[BioC] how to deal with a 30G fastq file

Martin Morgan mtmorgan at fhcrc.org
Thu Oct 6 21:29:01 CEST 2011


Hi Steve --

On 10/06/2011 06:48 AM, Steve Lianoglou wrote:
> Hi Martin,
>
> Just wanted to say:
>
> On Wed, Oct 5, 2011 at 11:39 PM, Martin Morgan<mtmorgan at fhcrc.org>  wrote:
>
>>   fq = FastqStreamer(<...>)
>>   while (length(res<- yield(fq)))
>>       # work, e.g., filter
>
> That's really cool!

Anita Lerch suggested and helped to implement this.

> Then some navel gazing:
>
> Have you thought about "inverting" this flow? Like, run the while loop
> in "C-land" but pass an R expression/block/something in and have it be
> evaluated within each iteration of the C/while loop?
>
> I'm guessing calling an R function from within C code is costly, but
> "while" loops in R are also slow (compared to while loops in C), so I
> wonder which would win in the long run.

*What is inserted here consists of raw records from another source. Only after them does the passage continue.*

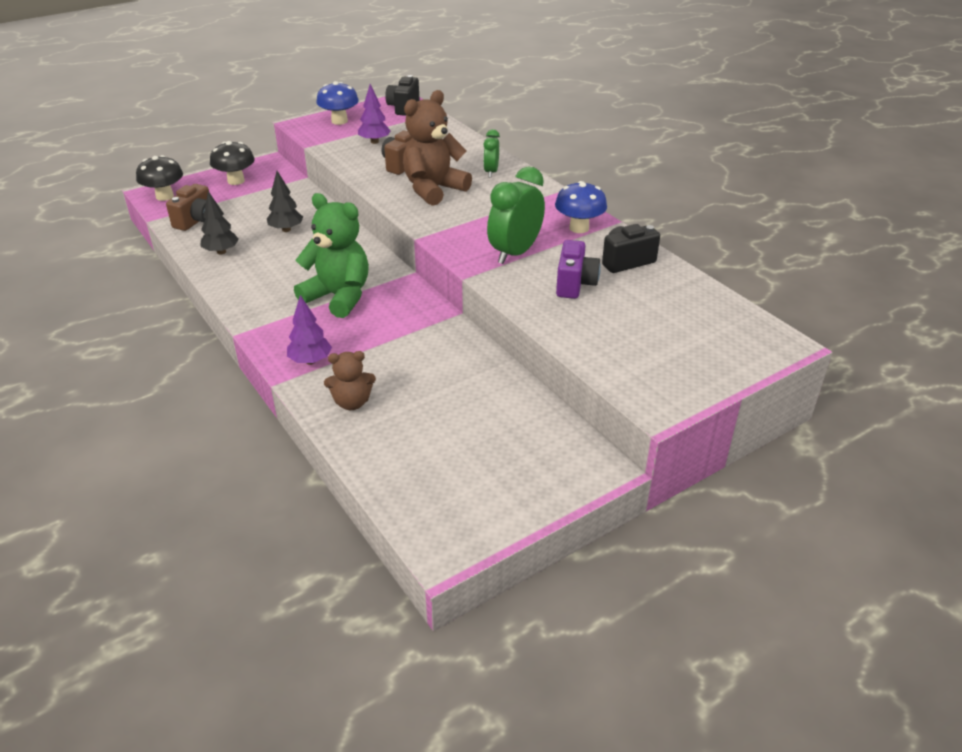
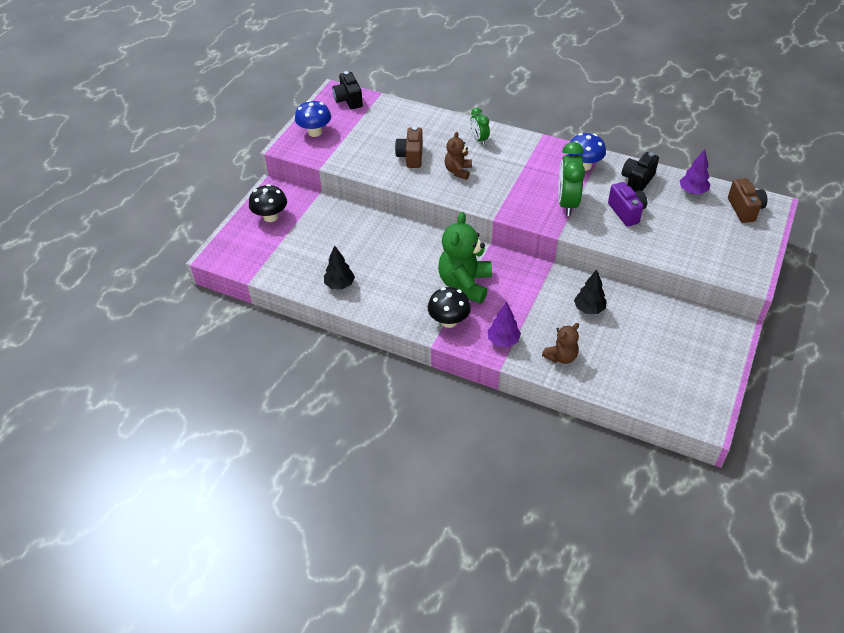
camera: 30 degrees left, 10 degrees up
(164, 196) = (232, 255): black mushroom -> black mushroom (449, 321)
(196, 221) = (286, 266): brown camera -> brown camera (744, 209)
(286, 229) = (363, 245): black tree -> black tree (589, 309)
(338, 297) = (465, 284): green teddy bear -> green teddy bear turned 75 degrees counterclockwise
(374, 142) = (365, 143): purple tree -> purple tree (692, 191)
(433, 189) = (458, 171): brown teddy bear -> brown teddy bear, size x0.56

Rsamtools::applyPileups does this. In some ways it's like lapply(<obj>, 
FUN), where the user provides FUN and applyPileups does work at the C 
level to prepare data for FUN.

FUN is like # work -- they are expecting to do stuff on R objects using 
R code. For this reason they're both going to be efficient if they 
operate on vectors, hence chunks (e.g., millions of records) of the 
fastq or bam file. So yield() and applyPileups() have a similar task -- 
efficiently create a chunk of data to be processed, then pass that to 
the user. Since they're both function calls, they are both free to 
create those objects in R or C as appropriate.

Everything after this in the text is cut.